Answer & explanation

Correct: Assess oxygenation and apply oxygen

When a patient with iron deficiency anemia reports chest pain and tachycardia, these symptoms signal that the body's compensatory mechanisms are failing to maintain adequate oxygen delivery to tissues. With a hemoglobin of 7.8 g/dL, the oxygen-carrying capacity of the blood is significantly reduced, and chest pain with tachycardia indicates cardiac stress from hypoxia. The priority action is to assess oxygenation and apply supplemental oxygen, because correcting tissue hypoxia takes immediate precedence over any other intervention. Oxygen administration addresses the life-threatening physiological compromise directly. Administering oral iron addresses the underlying deficiency but acts over weeks and provides no immediate benefit during an acute symptomatic episode. Providing dietary teaching is entirely inappropriate during an acute cardiovascular event — education is a long-term strategy and does not address the emergent situation.

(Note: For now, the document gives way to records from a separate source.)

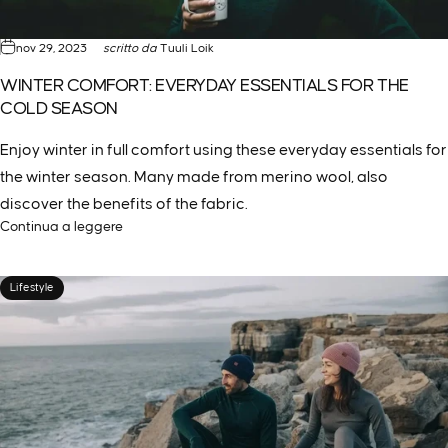
nov 29, 2023
scritto da
Tuuli Loik
WINTER COMFORT: EVERYDAY ESSENTIALS FOR THE
COLD SEASON
Enjoy winter in full comfort using these everyday essentials for
the winter season. Many made from merino wool, also
discover the benefits of the fabric.
Continua a leggere
Lifestyle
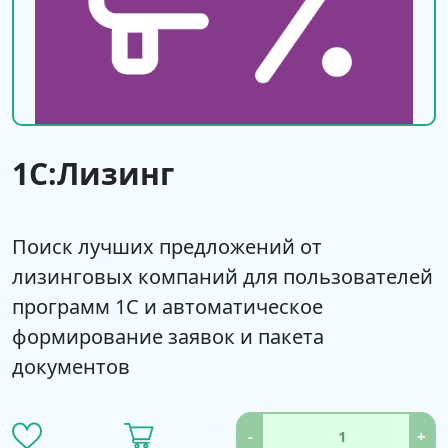
1С:Лизинг
Поиск лучших предложений от
лизинговых компаний для пользователей
программ 1С и автоматическое
формирование заявок и пакета
документов
-
+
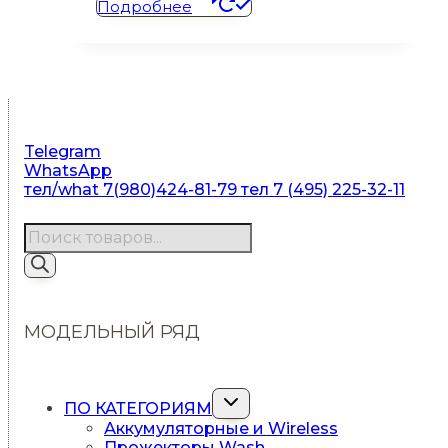
Подробнее
Telegram
WhatsApp
тел/what 7(980)424-81-79
тел 7 (495) 225-32-11
Поиск
товаров
МОДЕЛЬНЫЙ РЯД
Переключить
ПО КАТЕГОРИЯМ
дочернее
Аккумуляторные и Wireless
меню
Прожекторы Wash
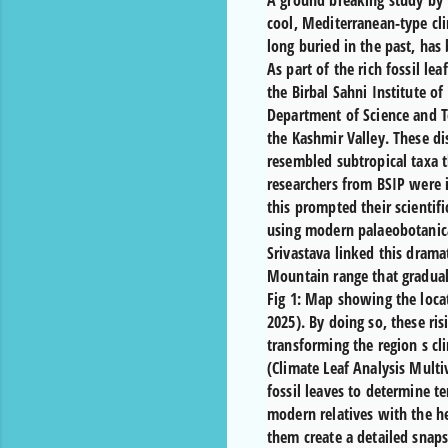
A ground breaking study by 
cool, Mediterranean-type cl
long buried in the past, has
As part of the rich fossil lea
the Birbal Sahni Institute o
Department of Science and T
the Kashmir Valley. These d
resembled subtropical taxa t
researchers from BSIP were 
this prompted their scientifi
using modern palaeobotanica
Srivastava linked this dramat
Mountain range that gradual
Fig 1: Map showing the locati
2025). By doing so, these ri
transforming the region s c
(Climate Leaf Analysis Multi
fossil leaves to determine t
modern relatives with the he
them create a detailed snap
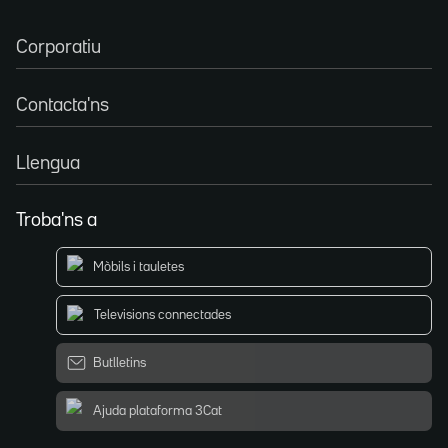
Corporatiu
Contacta'ns
Llengua
Troba'ns a
Mòbils i tauletes
Televisions connectades
Butlletins
Ajuda plataforma 3Cat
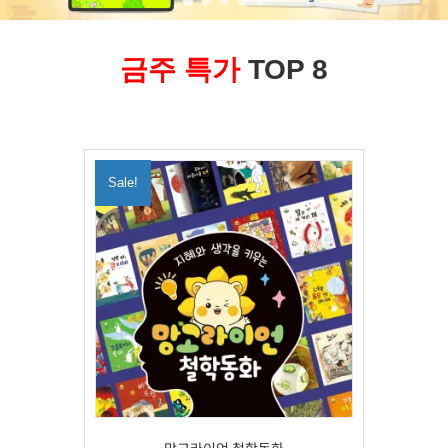
금주 특가
TOP 8
Sale!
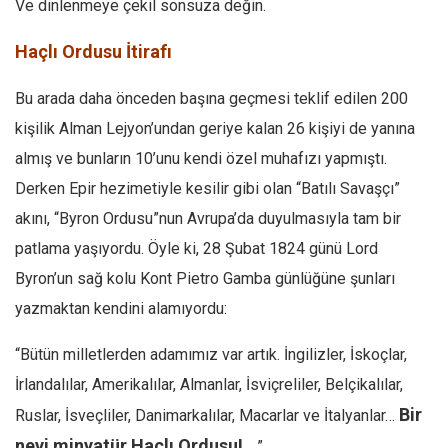
Ve dinlenmeye çekil sonsuza değin.
Haçlı Ordusu İtirafı
Bu arada daha önceden başına geçmesi teklif edilen 200
kişilik Alman Lejyon’undan geriye kalan 26 kişiyi de yanına
almış ve bunların 10’unu kendi özel muhafızı yapmıştı.
Derken Epir hezimetiyle kesilir gibi olan “Batılı Savaşçı”
akını, “Byron Ordusu”nun Avrupa’da duyulmasıyla tam bir
patlama yaşıyordu. Öyle ki, 28 Şubat 1824 günü Lord
Byron’un sağ kolu Kont Pietro Gamba günlüğüne şunları
yazmaktan kendini alamıyordu:
“Bütün milletlerden adamımız var artık. İngilizler, İskoçlar,
İrlandalılar, Amerikalılar, Almanlar, İsviçreliler, Belçikalılar,
Bir
Ruslar, İsveçliler, Danimarkalılar, Macarlar ve İtalyanlar…
nevi minyatür Haçlı Ordusu!…
”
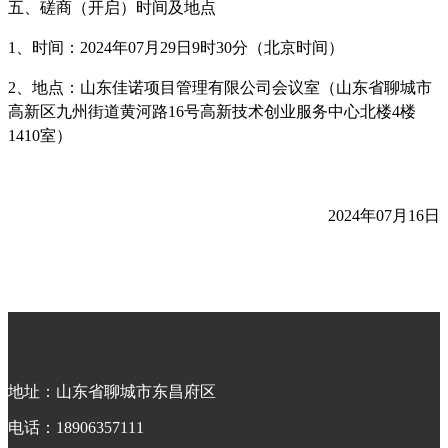
五、
磋商
（开启）时间及地点
1、时间：
2024年07月29日
9时30分（北京时间）
2、地点：
山东佳诺项目管理有限公司会议室（山东省聊城市
高新区九州街道黄河路
16号高新技术创业服务中心北楼4楼
1410室）
202
4
年
07
月
16
日
地址：
山东省聊城市东昌府区
电话：
18906357111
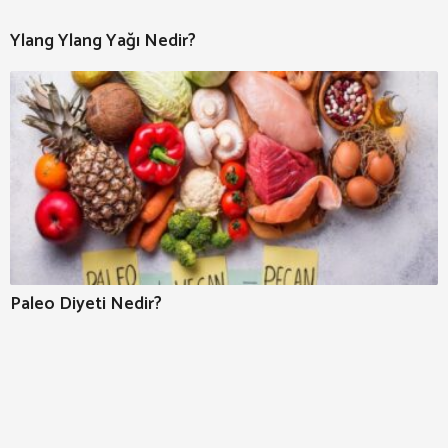
Ylang Ylang Yağı Nedir?
Paleo Diyeti Nedir?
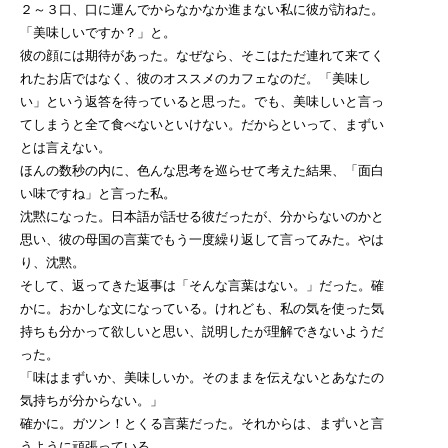
２～３口、口に運んでからなかなか進まない私に彼が訪ねた。
「美味しいですか？」と。
彼の顔には期待があった。なぜなら、そこはただ連れて来てく
れたお店ではなく、彼のオススメのカフェなのだ。「美味し
い」という返答を待っていると思った。でも、美味しいと言っ
てしまうと全て食べないといけない。だからといって、まずい
とは言えない。
ほんの数秒の内に、色んな思考を巡らせて考えた結果、「面白
い味ですね」と言った私。
沈黙になった。日本語が話せる彼だったが、分からないのかと
思い、彼の母国の言葉でもう一度繰り返して言ってみた。やは
り、沈黙。
そして、返ってきた返事は「そんな言葉はない。」だった。確
かに。おかしな文になっている。けれども、私の気を使った気
持ちも分かって欲しいと思い、説明したが理解できないようだ
った。
「味はまずいか、美味しいか。そのままを伝えないとあなたの
気持ちが分からない。」
確かに。ガツン！とくる言葉だった。それからは、まずいと言
うように頑張っている。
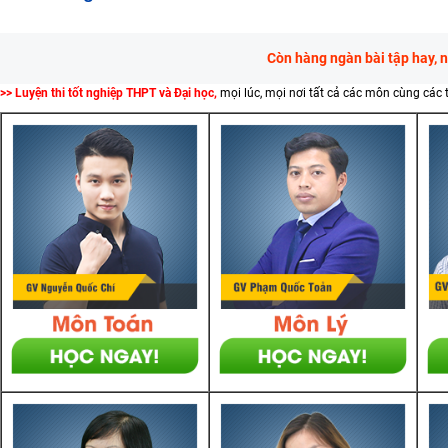
Còn hàng ngàn bài tập hay, 
>> Luyện thi tốt nghiệp THPT và Đại học,
mọi lúc, mọi nơi tất cả các môn cùng các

Encouraging ambulation is contraindicated because it would increase oxygen demand in a patient who is already experiencing cardiac stress from insufficient oxygen delivery. The nurse must first stabilize the patient's oxygenation, document findings, and notify the provider, as the patient may require a blood transfusion or urgent evaluation for acute coronary syndrome secondary to anemia-induced ischemia.